Она стояла не двигаясь – балкончик, ночь на даче – что такое богооставленность, ей было знакомо. И вот, судя по тому, как проникновенно он говорит, ему тоже.
– Простите, увлекся, а мне еще крестить, люди ждут. Конечно, нам нужно обязательно поговорить еще. Приходите, приходите как можно чаще.
Она приходила. Но разговаривали они совсем понемногу – Аня робела и сжималась. Отец Антоний был так непохож на всех ее прежних знакомых! Подтянутый, стремительный, легкий, весь какой-то иной, диковинный, из другого мира – и говорил-то он странно, почти не глядя на собеседника, напрочь лишая беседу взглядов-мостиков, поддакиваний, улыбок – как бы снимая с разговора всю обволакивающую, скрадывающую его неизбежные угловатости одежду – невыносимо прямо, жестко, голо. Слишком о том, о чем в эту минуту говорил. Может быть, поэтому даже самые обычные слова приобретали в его устах пронизывающий и высокий смысл.
– Как ваши дела, Анна?
А как будто бы все прежнее свое: «Вы веруете, что Христос – Сын Божий?» И она умирала: ну как мои дела? Ответить обычное: «нормально», «сдала коллоквиум», «выучила наизусть "Верую"», «прочитала Феофана Затворника» не поворачивался язык… Казалось, здесь меньше, чем «вчера мне было видение», прозвучит кощунственно. И она молчала. И злилась на себя.
Близилась сессия, нужно было учиться, Аня вяло запоминала новые выражения по немецкому, списывала Викины конспекты по диамату – несмотря на то, что в начале семестра у них прошло собрание курса, на котором все кричали, что этот бессмысленный предмет давно пора отменить! Им ответили: вот сдадите сессию, у следующего курса отменим.

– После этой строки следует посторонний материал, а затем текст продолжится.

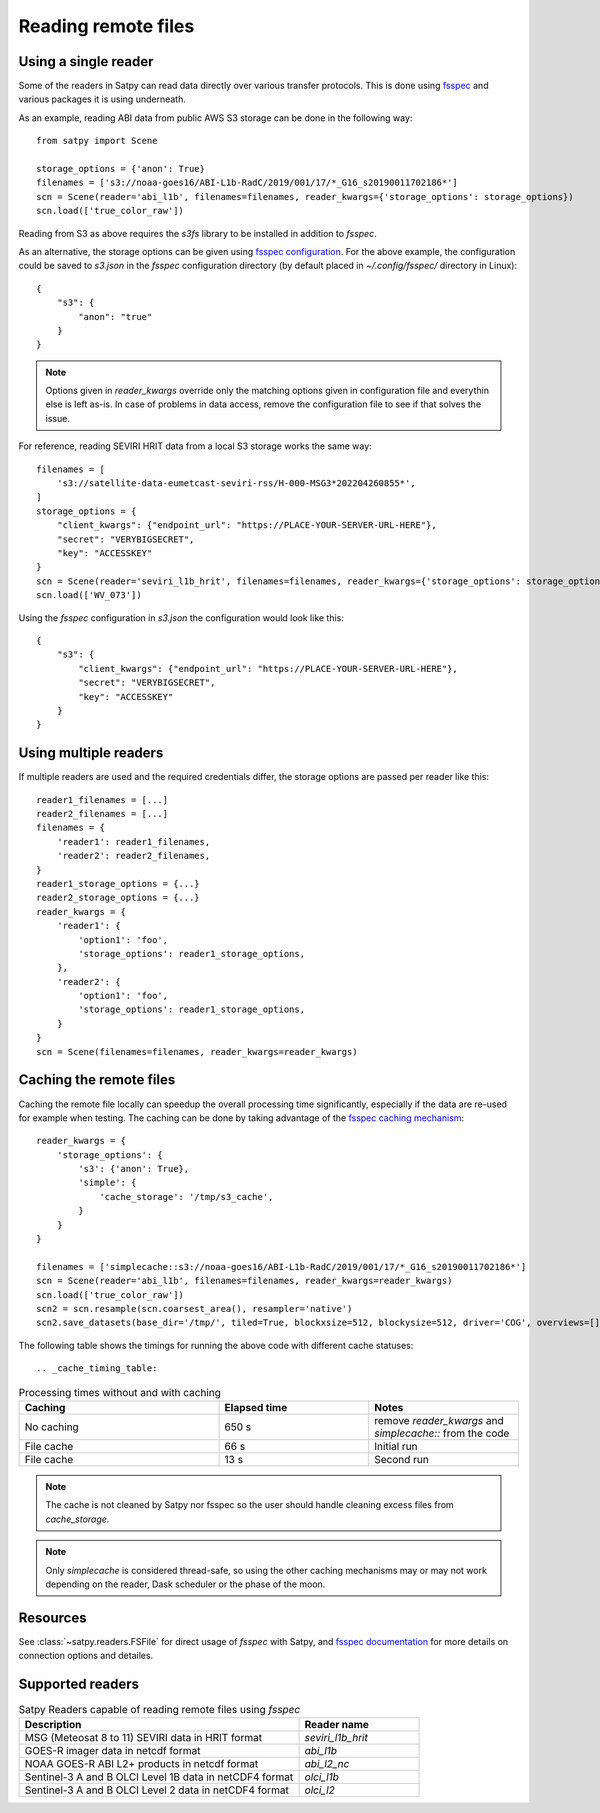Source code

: ====================
Reading remote files
====================

Using a single reader
=====================

Some of the readers in Satpy can read data directly over various transfer protocols. This is done
using `fsspec <https://filesystem-spec.readthedocs.io/en/latest/index.html>`_ and various packages
it is using underneath.

As an example, reading ABI data from public AWS S3 storage can be done in the following way::

    from satpy import Scene

    storage_options = {'anon': True}
    filenames = ['s3://noaa-goes16/ABI-L1b-RadC/2019/001/17/*_G16_s20190011702186*']
    scn = Scene(reader='abi_l1b', filenames=filenames, reader_kwargs={'storage_options': storage_options})
    scn.load(['true_color_raw'])

Reading from S3 as above requires the `s3fs` library to be installed in addition to `fsspec`.

As an alternative, the storage options can be given using
`fsspec configuration <https://filesystem-spec.readthedocs.io/en/latest/features.html#configuration>`_.
For the above example, the configuration could be saved to `s3.json` in the `fsspec` configuration directory
(by default placed in `~/.config/fsspec/` directory in Linux)::

    {
        "s3": {
            "anon": "true"
        }
    }

.. note::

    Options given in `reader_kwargs` override only the matching options given in configuration file and everythin else is left
    as-is. In case of problems in data access, remove the configuration file to see if that solves the issue.


For reference, reading SEVIRI HRIT data from a local S3 storage works the same way::

    filenames = [
        's3://satellite-data-eumetcast-seviri-rss/H-000-MSG3*202204260855*',
    ]
    storage_options = {
        "client_kwargs": {"endpoint_url": "https://PLACE-YOUR-SERVER-URL-HERE"},
        "secret": "VERYBIGSECRET",
        "key": "ACCESSKEY"
    }
    scn = Scene(reader='seviri_l1b_hrit', filenames=filenames, reader_kwargs={'storage_options': storage_options})
    scn.load(['WV_073'])

Using the `fsspec` configuration in `s3.json` the configuration would look like this::

    {
        "s3": {
            "client_kwargs": {"endpoint_url": "https://PLACE-YOUR-SERVER-URL-HERE"},
            "secret": "VERYBIGSECRET",
            "key": "ACCESSKEY"
        }
    }


Using multiple readers
======================

If multiple readers are used and the required credentials differ, the storage options are passed per reader like this::

    reader1_filenames = [...]
    reader2_filenames = [...]
    filenames = {
        'reader1': reader1_filenames,
        'reader2': reader2_filenames,
    }
    reader1_storage_options = {...}
    reader2_storage_options = {...}
    reader_kwargs = {
        'reader1': {
            'option1': 'foo',
            'storage_options': reader1_storage_options,
        },
        'reader2': {
            'option1': 'foo',
            'storage_options': reader1_storage_options,
        }
    }
    scn = Scene(filenames=filenames, reader_kwargs=reader_kwargs)


Caching the remote files
========================

Caching the remote file locally can speedup the overall processing time significantly, especially if the data are re-used
for example when testing. The caching can be done by taking advantage of the `fsspec caching mechanism
<https://filesystem-spec.readthedocs.io/en/latest/features.html#caching-files-locally>`_::

    reader_kwargs = {
        'storage_options': {
            's3': {'anon': True},
            'simple': {
                'cache_storage': '/tmp/s3_cache',
            }
        }
    }

    filenames = ['simplecache::s3://noaa-goes16/ABI-L1b-RadC/2019/001/17/*_G16_s20190011702186*']
    scn = Scene(reader='abi_l1b', filenames=filenames, reader_kwargs=reader_kwargs)
    scn.load(['true_color_raw'])
    scn2 = scn.resample(scn.coarsest_area(), resampler='native')
    scn2.save_datasets(base_dir='/tmp/', tiled=True, blockxsize=512, blockysize=512, driver='COG', overviews=[])


The following table shows the timings for running the above code with different cache statuses::

.. _cache_timing_table:

.. list-table:: Processing times without and with caching
    :header-rows: 1
    :widths: 40 30 30

    * - Caching
      - Elapsed time
      - Notes
    * - No caching
      - 650 s
      - remove `reader_kwargs` and `simplecache::` from the code
    * - File cache
      - 66 s
      - Initial run
    * - File cache
      - 13 s
      - Second run

.. note::

    The cache is not cleaned by Satpy nor fsspec so the user should handle cleaning excess files from `cache_storage`.


.. note::

    Only `simplecache` is considered thread-safe, so using the other caching mechanisms may or may not work depending
    on the reader, Dask scheduler or the phase of the moon.


Resources
=========

See :class:`~satpy.readers.FSFile` for direct usage of `fsspec` with Satpy, and
`fsspec documentation <https://filesystem-spec.readthedocs.io/en/latest/index.html>`_ for more details on connection options
and detailes.


Supported readers
=================

.. _reader_table:

.. list-table:: Satpy Readers capable of reading remote files using `fsspec`
    :header-rows: 1
    :widths: 70 30

    * - Description
      - Reader name
    * - MSG (Meteosat 8 to 11) SEVIRI data in HRIT format
      - `seviri_l1b_hrit`
    * - GOES-R imager data in netcdf format
      - `abi_l1b`
    * - NOAA GOES-R ABI L2+ products in netcdf format
      - `abi_l2_nc`
    * - Sentinel-3 A and B OLCI Level 1B data in netCDF4 format
      - `olci_l1b`
    * - Sentinel-3 A and B OLCI Level 2 data in netCDF4 format
      - `olci_l2`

И опять нужно было читать Ленина, а главное конспектировать его подпрыгивающие, дерганые мысли… Спасала Вика – помимо смешливости у нее был дар каллиграфического почерка и какого-то ласкового пофигизма, диамат ее не злил, не раздражал, надо так надо – вся группа на нее молилась.

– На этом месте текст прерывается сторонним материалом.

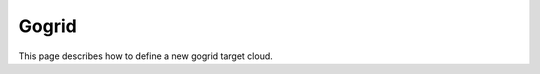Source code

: .. _gogrid_cloud:

================================
Gogrid
================================

This page describes how to define a new gogrid target cloud. 
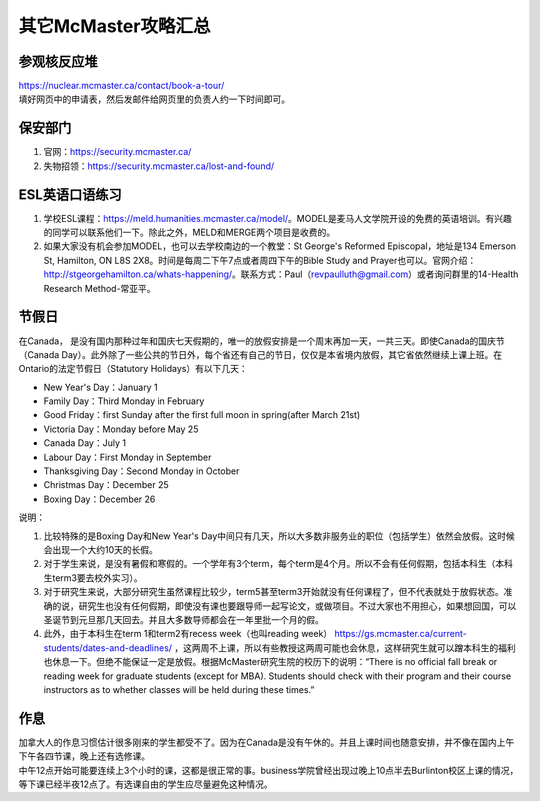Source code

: ﻿其它McMaster攻略汇总
======================================
参观核反应堆
-----------------------------
| https://nuclear.mcmaster.ca/contact/book-a-tour/
| 填好网页中的申请表，然后发邮件给网页里的负责人约一下时间即可。

保安部门
-------------------------
1) 官网：https://security.mcmaster.ca/
2) 失物招领：https://security.mcmaster.ca/lost-and-found/

ESL英语口语练习
-------------------------
1) 学校ESL课程：https://meld.humanities.mcmaster.ca/model/。MODEL是麦马人文学院开设的免费的英语培训。有兴趣的同学可以联系他们一下。除此之外，MELD和MERGE两个项目是收费的。
2) 如果大家没有机会参加MODEL，也可以去学校南边的一个教堂：St George's Reformed Episcopal，地址是134 Emerson St, Hamilton, ON L8S 2X8。时间是每周二下午7点或者周四下午的Bible Study and Prayer也可以。官网介绍：http://stgeorgehamilton.ca/whats-happening/。联系方式：Paul（revpaulluth@gmail.com）或者询问群里的14-Health Research Method-常亚平。

节假日
---------------------------------
在Canada， 是没有国内那种过年和国庆七天假期的，唯一的放假安排是一个周末再加一天，一共三天。即使Canada的国庆节（Canada Day）。此外除了一些公共的节日外，每个省还有自己的节日，仅仅是本省境内放假，其它省依然继续上课上班。在Ontario的法定节假日（Statutory Holidays）有以下几天：

- New Year's Day：January 1
- Family Day：Third Monday in February
- Good Friday：first Sunday after the first full moon in spring(after March 21st)
- Victoria Day：Monday before May 25
- Canada Day：July 1
- Labour Day：First Monday in September
- Thanksgiving Day：Second Monday in October
- Christmas Day：December 25
- Boxing Day：December 26

说明：

1) 比较特殊的是Boxing Day和New Year's Day中间只有几天，所以大多数非服务业的职位（包括学生）依然会放假。这时候会出现一个大约10天的长假。
#) 对于学生来说，是没有暑假和寒假的。一个学年有3个term，每个term是4个月。所以不会有任何假期，包括本科生（本科生term3要去校外实习）。
#) 对于研究生来说，大部分研究生虽然课程比较少，term5甚至term3开始就没有任何课程了，但不代表就处于放假状态。准确的说，研究生也没有任何假期，即使没有课也要跟导师一起写论文，或做项目。不过大家也不用担心，如果想回国，可以圣诞节到元旦那几天回去。并且大多数导师都会在一年里批一个月的假。
#) 此外，由于本科生在term 1和term2有recess week（也叫reading week） https://gs.mcmaster.ca/current-students/dates-and-deadlines/ ，这两周不上课，所以有些教授这两周可能也会休息，这样研究生就可以蹭本科生的福利也休息一下。但绝不能保证一定是放假。根据McMaster研究生院的校历下的说明：“There is no official fall break or reading week for graduate students (except for MBA). Students should check with their program and their course instructors as to whether classes will be held during these times.”

作息
------------------
| 加拿大人的作息习惯估计很多刚来的学生都受不了。因为在Canada是没有午休的。并且上课时间也随意安排，并不像在国内上午下午各四节课，晚上还有选修课。
| 中午12点开始可能要连续上3个小时的课，这都是很正常的事。business学院曾经出现过晚上10点半去Burlinton校区上课的情况，等下课已经半夜12点了。有选课自由的学生应尽量避免这种情况。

Как-то в библиотеке Аня столкнулась с Глебом, вместе они получили книжки и пошли на второй этаж, в читальный зал. Глеб тоже был озабочен – завтра у него зачет по истграму, и он нервничал: в их группе вела грозная Палкина, к которой ходили пересдавать по пятнадцать раз. Они уселись рядом за длинный стол, и когда оба устали смотреть в книжки, Аня прошептала:
– Глеб, как ты разговариваешь со своим батюшкой?

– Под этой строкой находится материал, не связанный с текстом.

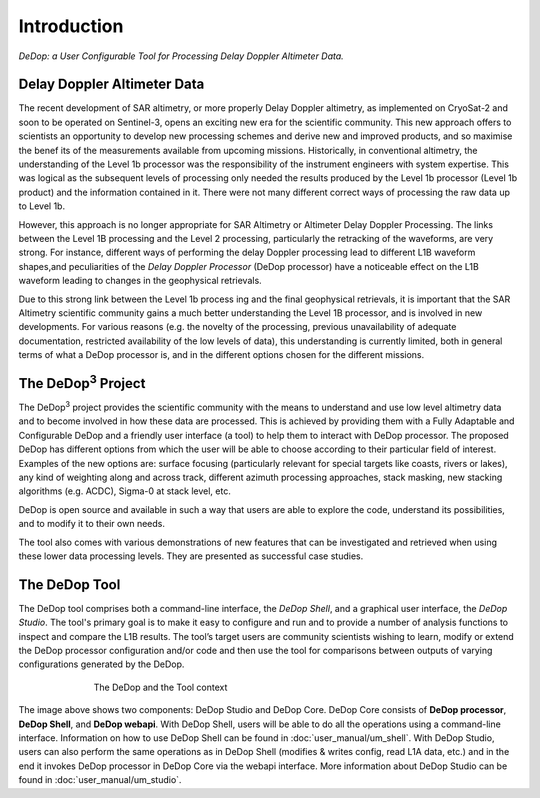 .. |DeDop3| replace:: DeDop\ :sup:`3`

============
Introduction
============

*DeDop: a User Configurable Tool for Processing Delay Doppler Altimeter Data.*


Delay Doppler Altimeter Data
============================

The recent development of SAR altimetry, or more properly Delay Doppler altimetry, as
implemented on CryoSat-2 and soon to be operated on Sentinel-3, opens an exciting new era for
the scientific community. This new approach offers to scientists an opportunity to develop new
processing schemes and derive new and improved products, and so maximise the benef
its of the measurements available from upcoming missions.
Historically, in conventional altimetry, the understanding of the Level 1b processor was the
responsibility of the instrument engineers with system expertise. This was logical as the
subsequent levels of processing only needed the results produced by the Level 1b processor
(Level 1b product) and the information contained in it. There were not many different correct ways
of processing the raw data up to Level 1b.

However, this approach is no longer appropriate for SAR Altimetry or Altimeter Delay Doppler
Processing. The links between the Level 1B processing and the Level 2 processing, particularly the
retracking of the waveforms, are very strong. For instance, different ways of performing the delay
Doppler processing lead to different L1B waveform shapes,and peculiarities of the *Delay Doppler
Processor* (DeDop processor) have a noticeable effect on the L1B waveform leading to changes in the
geophysical retrievals.

Due to this strong link between the Level 1b process ing and the final geophysical retrievals, it is
important that the SAR Altimetry scientific community gains a much better understanding the Level
1B processor, and is involved in new developments. For various reasons (e.g. the novelty of the
processing, previous unavailability of adequate documentation, restricted availability of the low
levels of data), this understanding is currently limited, both in general terms of what a DeDop processor is, and
in the different options chosen for the different missions.

The |DeDop3| Project
====================

The |DeDop3| project provides the scientific community with the means to understand and use low
level altimetry data and to become involved in how these data are processed. This is achieved by
providing them with a Fully Adaptable and Configurable DeDop and a friendly user interface (a tool)
to help them to interact with DeDop processor. The proposed DeDop has different options from which the user
will be able to choose according to their particular field of interest. Examples of the new options
are: surface focusing (particularly relevant for special targets like coasts, rivers or lakes), any kind
of weighting along and across track, different azimuth processing approaches, stack masking, new
stacking algorithms (e.g. ACDC), Sigma-0 at stack level, etc.

DeDop is open source and available in such a way that users are able to explore the code, understand its possibilities,
and to modify it to their own needs.

The tool also comes with various demonstrations of new features that can be investigated and
retrieved when using these lower data processing levels. They are presented as successful case
studies.

The DeDop Tool
==============

The DeDop tool comprises both a command-line interface, the *DeDop Shell*, and a graphical user interface,
the *DeDop Studio*. The tool's primary goal is to make it easy to configure and run and to provide
a number of analysis functions to inspect and compare the L1B results. The tool’s target users are community
scientists wishing to learn, modify or extend the DeDop processor configuration and/or code and then use the tool for
comparisons between outputs of varying configurations generated by the DeDop.

.. _dedop_diagram:
.. figure:: images/dedop-diagram.png
   :figwidth: 70 %
   :align: center

   The DeDop and the Tool context

The image above shows two components: DeDop Studio and DeDop Core. DeDop Core consists of **DeDop processor**, **DeDop Shell**,
and **DeDop webapi**. With DeDop Shell, users will be able to do all the operations using a command-line interface. Information
on how to use DeDop Shell can be found in :doc:`user_manual/um_shell`. With DeDop Studio, users can also perform the same
operations as in DeDop Shell (modifies & writes config, read L1A data, etc.) and in the end it invokes DeDop processor in
DeDop Core via the webapi interface. More information about DeDop Studio can be found in :doc:`user_manual/um_studio`.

– А как я с ним разговариваю?
– Ну, как ты, например, отвечаешь на вопрос, как у тебя дела.
– Отвечаю как.
– Гле-е-е-б!
На них зашикали, они встали, вышли из зала на галерею. Глеб оперся о перильца, посмотрел вниз (там в очереди за книжками стояли Митька с Викой), почесал в своей черной шевелюре.